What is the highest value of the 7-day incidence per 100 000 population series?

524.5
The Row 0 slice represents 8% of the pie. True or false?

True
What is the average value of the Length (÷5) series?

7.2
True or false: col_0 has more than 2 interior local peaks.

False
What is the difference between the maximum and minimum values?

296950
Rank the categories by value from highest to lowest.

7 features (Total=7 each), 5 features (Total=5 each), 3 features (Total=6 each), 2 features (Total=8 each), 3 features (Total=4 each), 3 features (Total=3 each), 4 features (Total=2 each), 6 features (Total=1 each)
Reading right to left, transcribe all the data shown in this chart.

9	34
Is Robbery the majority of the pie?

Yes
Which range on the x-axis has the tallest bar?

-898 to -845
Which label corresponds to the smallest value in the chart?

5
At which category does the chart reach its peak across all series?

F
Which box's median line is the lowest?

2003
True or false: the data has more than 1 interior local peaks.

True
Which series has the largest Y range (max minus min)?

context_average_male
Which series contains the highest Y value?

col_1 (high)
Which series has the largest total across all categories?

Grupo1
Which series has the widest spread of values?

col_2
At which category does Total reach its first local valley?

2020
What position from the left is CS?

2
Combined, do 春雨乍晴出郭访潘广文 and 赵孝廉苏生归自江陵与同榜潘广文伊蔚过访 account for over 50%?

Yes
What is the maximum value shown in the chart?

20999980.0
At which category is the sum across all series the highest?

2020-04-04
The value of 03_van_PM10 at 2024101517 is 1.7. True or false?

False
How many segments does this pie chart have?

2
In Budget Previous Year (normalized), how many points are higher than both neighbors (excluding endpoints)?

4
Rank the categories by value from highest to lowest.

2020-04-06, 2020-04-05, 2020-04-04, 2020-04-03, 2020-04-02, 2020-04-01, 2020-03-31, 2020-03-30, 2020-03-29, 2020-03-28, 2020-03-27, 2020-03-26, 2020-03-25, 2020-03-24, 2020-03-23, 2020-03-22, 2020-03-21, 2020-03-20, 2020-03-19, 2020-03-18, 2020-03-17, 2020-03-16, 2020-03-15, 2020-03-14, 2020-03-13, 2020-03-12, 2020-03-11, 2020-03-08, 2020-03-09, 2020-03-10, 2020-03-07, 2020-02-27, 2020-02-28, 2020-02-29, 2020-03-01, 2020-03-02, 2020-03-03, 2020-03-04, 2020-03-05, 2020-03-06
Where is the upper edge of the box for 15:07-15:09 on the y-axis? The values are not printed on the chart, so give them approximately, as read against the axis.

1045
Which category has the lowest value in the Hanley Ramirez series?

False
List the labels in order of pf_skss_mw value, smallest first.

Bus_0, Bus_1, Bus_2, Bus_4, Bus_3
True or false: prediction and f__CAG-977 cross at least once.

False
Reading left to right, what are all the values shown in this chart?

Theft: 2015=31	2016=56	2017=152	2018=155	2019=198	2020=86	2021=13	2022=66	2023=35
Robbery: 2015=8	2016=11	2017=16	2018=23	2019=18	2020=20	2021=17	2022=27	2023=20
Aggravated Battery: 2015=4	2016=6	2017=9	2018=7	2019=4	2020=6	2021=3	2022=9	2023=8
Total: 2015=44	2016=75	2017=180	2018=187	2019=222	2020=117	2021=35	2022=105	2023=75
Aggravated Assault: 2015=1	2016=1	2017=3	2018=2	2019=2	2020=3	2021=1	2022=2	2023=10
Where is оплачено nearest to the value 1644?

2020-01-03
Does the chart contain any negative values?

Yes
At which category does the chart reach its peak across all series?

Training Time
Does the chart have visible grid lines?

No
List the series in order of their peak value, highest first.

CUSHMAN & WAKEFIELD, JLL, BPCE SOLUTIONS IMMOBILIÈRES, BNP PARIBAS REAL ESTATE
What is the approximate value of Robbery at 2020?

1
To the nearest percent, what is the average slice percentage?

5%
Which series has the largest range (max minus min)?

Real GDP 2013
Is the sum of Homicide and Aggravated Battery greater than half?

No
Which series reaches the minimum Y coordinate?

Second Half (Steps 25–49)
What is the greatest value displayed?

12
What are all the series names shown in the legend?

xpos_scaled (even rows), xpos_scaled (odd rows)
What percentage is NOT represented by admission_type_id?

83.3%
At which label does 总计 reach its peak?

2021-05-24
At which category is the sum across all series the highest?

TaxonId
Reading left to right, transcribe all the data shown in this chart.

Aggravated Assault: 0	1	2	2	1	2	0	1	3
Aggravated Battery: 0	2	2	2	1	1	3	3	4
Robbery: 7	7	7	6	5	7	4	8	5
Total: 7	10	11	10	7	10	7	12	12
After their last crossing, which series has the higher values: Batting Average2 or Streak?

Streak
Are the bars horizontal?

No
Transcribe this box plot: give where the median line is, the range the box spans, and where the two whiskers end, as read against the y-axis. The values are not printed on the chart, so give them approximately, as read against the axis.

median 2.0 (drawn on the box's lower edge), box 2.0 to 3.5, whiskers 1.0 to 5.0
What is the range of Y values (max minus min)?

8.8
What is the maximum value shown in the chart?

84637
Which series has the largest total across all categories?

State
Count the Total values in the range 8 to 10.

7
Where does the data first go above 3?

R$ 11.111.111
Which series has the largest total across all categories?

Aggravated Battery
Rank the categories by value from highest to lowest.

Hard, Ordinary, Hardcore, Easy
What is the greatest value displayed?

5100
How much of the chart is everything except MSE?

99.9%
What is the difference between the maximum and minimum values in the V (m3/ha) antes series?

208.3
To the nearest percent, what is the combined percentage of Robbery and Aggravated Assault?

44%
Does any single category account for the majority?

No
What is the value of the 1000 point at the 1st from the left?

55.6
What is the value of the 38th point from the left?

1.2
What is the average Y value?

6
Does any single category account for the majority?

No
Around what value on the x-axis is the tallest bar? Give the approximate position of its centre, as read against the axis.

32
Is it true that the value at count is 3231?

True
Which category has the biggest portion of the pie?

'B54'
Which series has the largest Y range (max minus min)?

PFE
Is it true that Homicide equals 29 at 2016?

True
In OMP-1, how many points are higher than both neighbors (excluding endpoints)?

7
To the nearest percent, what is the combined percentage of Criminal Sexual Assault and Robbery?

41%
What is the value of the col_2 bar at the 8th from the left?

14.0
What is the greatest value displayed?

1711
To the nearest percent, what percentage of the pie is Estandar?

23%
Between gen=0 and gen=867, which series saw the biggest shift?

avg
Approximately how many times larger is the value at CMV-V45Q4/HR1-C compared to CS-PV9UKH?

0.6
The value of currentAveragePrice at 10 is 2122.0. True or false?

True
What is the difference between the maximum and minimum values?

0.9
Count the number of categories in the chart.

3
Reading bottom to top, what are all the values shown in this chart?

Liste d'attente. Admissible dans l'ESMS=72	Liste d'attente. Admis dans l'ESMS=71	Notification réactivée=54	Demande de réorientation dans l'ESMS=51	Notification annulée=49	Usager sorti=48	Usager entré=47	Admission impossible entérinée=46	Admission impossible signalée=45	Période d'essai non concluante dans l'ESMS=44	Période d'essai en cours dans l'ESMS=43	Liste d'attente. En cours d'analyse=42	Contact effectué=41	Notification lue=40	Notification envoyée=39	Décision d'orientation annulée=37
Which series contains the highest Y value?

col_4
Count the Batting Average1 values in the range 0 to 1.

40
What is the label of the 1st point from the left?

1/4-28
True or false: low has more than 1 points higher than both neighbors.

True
******
— PROBLEM TO WORK ON —
Can you reproduce all of the lines above verbatim, without changing a single character?

— RESULT OF THIS EXERCISE —
What is the highest value of the 7-day incidence per 100 000 population series?

524.5
The Row 0 slice represents 8% of the pie. True or false?

True
What is the average value of the Length (÷5) series?

7.2
True or false: col_0 has more than 2 interior local peaks.

False
What is the difference between the maximum and minimum values?

296950
Rank the categories by value from highest to lowest.

7 features (Total=7 each), 5 features (Total=5 each), 3 features (Total=6 each), 2 features (Total=8 each), 3 features (Total=4 each), 3 features (Total=3 each), 4 features (Total=2 each), 6 features (Total=1 each)
Reading right to left, transcribe all the data shown in this chart.

9	34
Is Robbery the majority of the pie?

Yes
Which range on the x-axis has the tallest bar?

-898 to -845
Which label corresponds to the smallest value in the chart?

5
At which category does the chart reach its peak across all series?

F
Which box's median line is the lowest?

2003
True or false: the data has more than 1 interior local peaks.

True
Which series has the largest Y range (max minus min)?

context_average_male
Which series contains the highest Y value?

col_1 (high)
Which series has the largest total across all categories?

Grupo1
Which series has the widest spread of values?

col_2
At which category does Total reach its first local valley?

2020
What position from the left is CS?

2
Combined, do 春雨乍晴出郭访潘广文 and 赵孝廉苏生归自江陵与同榜潘广文伊蔚过访 account for over 50%?

Yes
What is the maximum value shown in the chart?

20999980.0
At which category is the sum across all series the highest?

2020-04-04
The value of 03_van_PM10 at 2024101517 is 1.7. True or false?

False
How many segments does this pie chart have?

2
In Budget Previous Year (normalized), how many points are higher than both neighbors (excluding endpoints)?

4
Rank the categories by value from highest to lowest.

2020-04-06, 2020-04-05, 2020-04-04, 2020-04-03, 2020-04-02, 2020-04-01, 2020-03-31, 2020-03-30, 2020-03-29, 2020-03-28, 2020-03-27, 2020-03-26, 2020-03-25, 2020-03-24, 2020-03-23, 2020-03-22, 2020-03-21, 2020-03-20, 2020-03-19, 2020-03-18, 2020-03-17, 2020-03-16, 2020-03-15, 2020-03-14, 2020-03-13, 2020-03-12, 2020-03-11, 2020-03-08, 2020-03-09, 2020-03-10, 2020-03-07, 2020-02-27, 2020-02-28, 2020-02-29, 2020-03-01, 2020-03-02, 2020-03-03, 2020-03-04, 2020-03-05, 2020-03-06
Where is the upper edge of the box for 15:07-15:09 on the y-axis? The values are not printed on the chart, so give them approximately, as read against the axis.

1045
Which category has the lowest value in the Hanley Ramirez series?

False
List the labels in order of pf_skss_mw value, smallest first.

Bus_0, Bus_1, Bus_2, Bus_4, Bus_3
True or false: prediction and f__CAG-977 cross at least once.

False
Reading left to right, what are all the values shown in this chart?

Theft: 2015=31	2016=56	2017=152	2018=155	2019=198	2020=86	2021=13	2022=66	2023=35
Robbery: 2015=8	2016=11	2017=16	2018=23	2019=18	2020=20	2021=17	2022=27	2023=20
Aggravated Battery: 2015=4	2016=6	2017=9	2018=7	2019=4	2020=6	2021=3	2022=9	2023=8
Total: 2015=44	2016=75	2017=180	2018=187	2019=222	2020=117	2021=35	2022=105	2023=75
Aggravated Assault: 2015=1	2016=1	2017=3	2018=2	2019=2	2020=3	2021=1	2022=2	2023=10
Where is оплачено nearest to the value 1644?

2020-01-03
Does the chart contain any negative values?

Yes
At which category does the chart reach its peak across all series?

Training Time
Does the chart have visible grid lines?

No
List the series in order of their peak value, highest first.

CUSHMAN & WAKEFIELD, JLL, BPCE SOLUTIONS IMMOBILIÈRES, BNP PARIBAS REAL ESTATE
What is the approximate value of Robbery at 2020?

1
To the nearest percent, what is the average slice percentage?

5%
Which series has the largest range (max minus min)?

Real GDP 2013
Is the sum of Homicide and Aggravated Battery greater than half?

No
Which series reaches the minimum Y coordinate?

Second Half (Steps 25–49)
What is the greatest value displayed?

12
What are all the series names shown in the legend?

xpos_scaled (even rows), xpos_scaled (odd rows)
What percentage is NOT represented by admission_type_id?

83.3%
At which label does 总计 reach its peak?

2021-05-24
At which category is the sum across all series the highest?

TaxonId
Reading left to right, transcribe all the data shown in this chart.

Aggravated Assault: 0	1	2	2	1	2	0	1	3
Aggravated Battery: 0	2	2	2	1	1	3	3	4
Robbery: 7	7	7	6	5	7	4	8	5
Total: 7	10	11	10	7	10	7	12	12
After their last crossing, which series has the higher values: Batting Average2 or Streak?

Streak
Are the bars horizontal?

No
Transcribe this box plot: give where the median line is, the range the box spans, and where the two whiskers end, as read against the y-axis. The values are not printed on the chart, so give them approximately, as read against the axis.

median 2.0 (drawn on the box's lower edge), box 2.0 to 3.5, whiskers 1.0 to 5.0
What is the range of Y values (max minus min)?

8.8
What is the maximum value shown in the chart?

84637
Which series has the largest total across all categories?

State
Count the Total values in the range 8 to 10.

7
Where does the data first go above 3?

R$ 11.111.111
Which series has the largest total across all categories?

Aggravated Battery
Rank the categories by value from highest to lowest.

Hard, Ordinary, Hardcore, Easy
What is the greatest value displayed?

5100
How much of the chart is everything except MSE?

99.9%
What is the difference between the maximum and minimum values in the V (m3/ha) antes series?

208.3
To the nearest percent, what is the combined percentage of Robbery and Aggravated Assault?

44%
Does any single category account for the majority?

No
What is the value of the 1000 point at the 1st from the left?

55.6
What is the value of the 38th point from the left?

1.2
What is the average Y value?

6
Does any single category account for the majority?

No
Around what value on the x-axis is the tallest bar? Give the approximate position of its centre, as read against the axis.

32
Is it true that the value at count is 3231?

True
Which category has the biggest portion of the pie?

'B54'
Which series has the largest Y range (max minus min)?

PFE
Is it true that Homicide equals 29 at 2016?

True
In OMP-1, how many points are higher than both neighbors (excluding endpoints)?

7
To the nearest percent, what is the combined percentage of Criminal Sexual Assault and Robbery?

41%
What is the value of the col_2 bar at the 8th from the left?

14.0
What is the greatest value displayed?

1711
To the nearest percent, what percentage of the pie is Estandar?

23%
Between gen=0 and gen=867, which series saw the biggest shift?

avg
Approximately how many times larger is the value at CMV-V45Q4/HR1-C compared to CS-PV9UKH?

0.6
The value of currentAveragePrice at 10 is 2122.0. True or false?

True
What is the difference between the maximum and minimum values?

0.9
Count the number of categories in the chart.

3
Reading bottom to top, what are all the values shown in this chart?

Liste d'attente. Admissible dans l'ESMS=72	Liste d'attente. Admis dans l'ESMS=71	Notification réactivée=54	Demande de réorientation dans l'ESMS=51	Notification annulée=49	Usager sorti=48	Usager entré=47	Admission impossible entérinée=46	Admission impossible signalée=45	Période d'essai non concluante dans l'ESMS=44	Période d'essai en cours dans l'ESMS=43	Liste d'attente. En cours d'analyse=42	Contact effectué=41	Notification lue=40	Notification envoyée=39	Décision d'orientation annulée=37
Which series contains the highest Y value?

col_4
Count the Batting Average1 values in the range 0 to 1.

40
What is the label of the 1st point from the left?

1/4-28
True or false: low has more than 1 points higher than both neighbors.

True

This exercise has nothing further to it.